§ Сохранённые данные:
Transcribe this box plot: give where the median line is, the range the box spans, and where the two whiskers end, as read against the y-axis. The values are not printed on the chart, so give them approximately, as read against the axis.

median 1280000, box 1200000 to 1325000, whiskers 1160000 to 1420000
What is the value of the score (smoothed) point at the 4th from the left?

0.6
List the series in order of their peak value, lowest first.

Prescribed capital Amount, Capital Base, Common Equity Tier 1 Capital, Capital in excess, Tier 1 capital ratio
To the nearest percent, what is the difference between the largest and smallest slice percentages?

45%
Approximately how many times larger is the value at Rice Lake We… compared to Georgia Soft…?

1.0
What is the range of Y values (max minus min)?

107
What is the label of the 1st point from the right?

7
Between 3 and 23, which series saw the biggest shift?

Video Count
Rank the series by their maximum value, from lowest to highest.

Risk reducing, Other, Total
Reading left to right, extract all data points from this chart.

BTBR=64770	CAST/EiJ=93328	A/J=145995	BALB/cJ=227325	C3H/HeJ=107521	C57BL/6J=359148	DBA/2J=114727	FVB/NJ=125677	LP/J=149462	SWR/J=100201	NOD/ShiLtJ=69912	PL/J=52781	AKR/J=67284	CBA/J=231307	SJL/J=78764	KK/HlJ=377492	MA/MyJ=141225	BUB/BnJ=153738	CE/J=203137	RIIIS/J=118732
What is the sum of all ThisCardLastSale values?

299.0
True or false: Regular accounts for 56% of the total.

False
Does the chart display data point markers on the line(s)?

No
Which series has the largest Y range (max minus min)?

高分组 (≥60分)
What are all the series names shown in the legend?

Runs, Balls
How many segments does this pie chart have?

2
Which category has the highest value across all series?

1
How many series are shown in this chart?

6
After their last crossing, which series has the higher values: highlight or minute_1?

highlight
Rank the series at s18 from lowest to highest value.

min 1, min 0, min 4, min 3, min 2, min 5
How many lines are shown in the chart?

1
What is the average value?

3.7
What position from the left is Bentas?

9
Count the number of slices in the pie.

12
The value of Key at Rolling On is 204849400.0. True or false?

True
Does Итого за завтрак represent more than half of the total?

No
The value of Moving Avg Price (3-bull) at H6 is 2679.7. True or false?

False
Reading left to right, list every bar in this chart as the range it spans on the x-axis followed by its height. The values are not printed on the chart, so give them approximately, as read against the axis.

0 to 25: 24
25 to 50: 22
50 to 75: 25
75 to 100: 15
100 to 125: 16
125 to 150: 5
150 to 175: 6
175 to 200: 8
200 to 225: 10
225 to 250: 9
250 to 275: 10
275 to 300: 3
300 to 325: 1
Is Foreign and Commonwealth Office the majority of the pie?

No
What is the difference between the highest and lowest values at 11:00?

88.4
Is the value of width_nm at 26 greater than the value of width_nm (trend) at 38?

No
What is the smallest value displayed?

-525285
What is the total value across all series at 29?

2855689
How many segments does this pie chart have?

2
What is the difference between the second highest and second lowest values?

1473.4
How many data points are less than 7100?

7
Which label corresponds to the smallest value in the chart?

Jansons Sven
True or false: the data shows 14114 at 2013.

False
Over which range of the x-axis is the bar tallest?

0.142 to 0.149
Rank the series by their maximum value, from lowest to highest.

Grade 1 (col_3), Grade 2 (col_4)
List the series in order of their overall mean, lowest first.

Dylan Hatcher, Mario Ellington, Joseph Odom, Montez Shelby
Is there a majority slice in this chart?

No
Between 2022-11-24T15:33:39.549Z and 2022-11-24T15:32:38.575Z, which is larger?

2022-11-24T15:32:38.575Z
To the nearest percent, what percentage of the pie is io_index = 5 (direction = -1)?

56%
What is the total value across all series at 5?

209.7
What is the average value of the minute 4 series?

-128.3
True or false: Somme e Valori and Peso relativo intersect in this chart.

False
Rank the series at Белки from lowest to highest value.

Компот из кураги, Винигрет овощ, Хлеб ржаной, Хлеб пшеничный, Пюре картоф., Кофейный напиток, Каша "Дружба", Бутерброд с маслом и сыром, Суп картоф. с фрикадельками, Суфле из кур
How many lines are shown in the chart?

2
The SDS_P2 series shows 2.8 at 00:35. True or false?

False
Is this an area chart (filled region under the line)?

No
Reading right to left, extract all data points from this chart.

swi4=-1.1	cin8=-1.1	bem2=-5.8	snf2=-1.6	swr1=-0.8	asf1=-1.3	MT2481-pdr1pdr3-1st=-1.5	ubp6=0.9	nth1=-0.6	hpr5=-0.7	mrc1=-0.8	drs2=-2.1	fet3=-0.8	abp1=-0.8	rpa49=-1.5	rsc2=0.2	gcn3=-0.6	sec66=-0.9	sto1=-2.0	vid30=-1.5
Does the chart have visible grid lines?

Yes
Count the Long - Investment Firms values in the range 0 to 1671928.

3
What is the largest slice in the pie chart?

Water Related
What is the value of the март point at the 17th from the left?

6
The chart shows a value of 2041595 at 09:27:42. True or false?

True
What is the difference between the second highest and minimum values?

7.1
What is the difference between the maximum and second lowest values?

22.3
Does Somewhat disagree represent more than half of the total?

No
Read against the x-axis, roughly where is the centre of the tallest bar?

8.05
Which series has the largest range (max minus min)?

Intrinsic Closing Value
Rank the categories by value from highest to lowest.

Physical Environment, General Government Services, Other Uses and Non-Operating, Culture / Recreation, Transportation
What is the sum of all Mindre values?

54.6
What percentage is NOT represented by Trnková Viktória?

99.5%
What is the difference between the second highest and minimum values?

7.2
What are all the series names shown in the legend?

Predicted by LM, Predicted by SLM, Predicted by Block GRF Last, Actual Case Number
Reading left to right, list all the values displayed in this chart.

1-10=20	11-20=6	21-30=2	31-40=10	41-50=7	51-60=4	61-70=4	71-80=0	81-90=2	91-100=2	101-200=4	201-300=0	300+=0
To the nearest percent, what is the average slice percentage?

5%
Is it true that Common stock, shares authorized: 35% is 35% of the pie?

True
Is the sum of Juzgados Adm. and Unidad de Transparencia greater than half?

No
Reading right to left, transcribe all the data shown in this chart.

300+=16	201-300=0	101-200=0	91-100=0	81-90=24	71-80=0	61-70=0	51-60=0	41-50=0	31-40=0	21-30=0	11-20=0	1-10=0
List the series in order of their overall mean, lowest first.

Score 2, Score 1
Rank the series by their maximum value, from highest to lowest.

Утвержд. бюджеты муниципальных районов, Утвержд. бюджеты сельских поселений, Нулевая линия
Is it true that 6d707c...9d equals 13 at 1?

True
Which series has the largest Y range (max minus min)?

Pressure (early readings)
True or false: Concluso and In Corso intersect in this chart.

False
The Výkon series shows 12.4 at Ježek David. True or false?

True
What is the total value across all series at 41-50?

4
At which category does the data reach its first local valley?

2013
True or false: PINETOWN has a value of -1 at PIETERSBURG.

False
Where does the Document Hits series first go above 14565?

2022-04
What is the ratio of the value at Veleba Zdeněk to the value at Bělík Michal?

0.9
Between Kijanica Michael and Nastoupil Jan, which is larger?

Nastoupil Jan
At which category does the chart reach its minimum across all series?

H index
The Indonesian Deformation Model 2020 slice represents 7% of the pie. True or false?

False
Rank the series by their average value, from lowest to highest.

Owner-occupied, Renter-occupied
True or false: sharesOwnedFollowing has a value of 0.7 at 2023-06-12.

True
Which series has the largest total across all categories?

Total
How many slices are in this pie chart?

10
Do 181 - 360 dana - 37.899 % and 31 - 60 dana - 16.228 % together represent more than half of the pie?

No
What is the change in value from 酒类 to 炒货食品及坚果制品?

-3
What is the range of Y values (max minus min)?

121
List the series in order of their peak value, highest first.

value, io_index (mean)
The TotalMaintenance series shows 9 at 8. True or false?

§ Рабочие инструкции:
Перепиши без изменений строки от строки с «Video Count» до строки с «Reading left to right, list every», включая обе.

§ Выполненное задание:
Video Count
Rank the series by their maximum value, from lowest to highest.

Risk reducing, Other, Total
Reading left to right, extract all data points from this chart.

BTBR=64770	CAST/EiJ=93328	A/J=145995	BALB/cJ=227325	C3H/HeJ=107521	C57BL/6J=359148	DBA/2J=114727	FVB/NJ=125677	LP/J=149462	SWR/J=100201	NOD/ShiLtJ=69912	PL/J=52781	AKR/J=67284	CBA/J=231307	SJL/J=78764	KK/HlJ=377492	MA/MyJ=141225	BUB/BnJ=153738	CE/J=203137	RIIIS/J=118732
What is the sum of all ThisCardLastSale values?

299.0
True or false: Regular accounts for 56% of the total.

False
Does the chart display data point markers on the line(s)?

No
Which series has the largest Y range (max minus min)?

高分组 (≥60分)
What are all the series names shown in the legend?

Runs, Balls
How many segments does this pie chart have?

2
Which category has the highest value across all series?

1
How many series are shown in this chart?

6
After their last crossing, which series has the higher values: highlight or minute_1?

highlight
Rank the series at s18 from lowest to highest value.

min 1, min 0, min 4, min 3, min 2, min 5
How many lines are shown in the chart?

1
What is the average value?

3.7
What position from the left is Bentas?

9
Count the number of slices in the pie.

12
The value of Key at Rolling On is 204849400.0. True or false?

True
Does Итого за завтрак represent more than half of the total?

No
The value of Moving Avg Price (3-bull) at H6 is 2679.7. True or false?

False
Reading left to right, list every bar in this chart as the range it spans on the x-axis followed by its height. The values are not printed on the chart, so give them approximately, as read against the axis.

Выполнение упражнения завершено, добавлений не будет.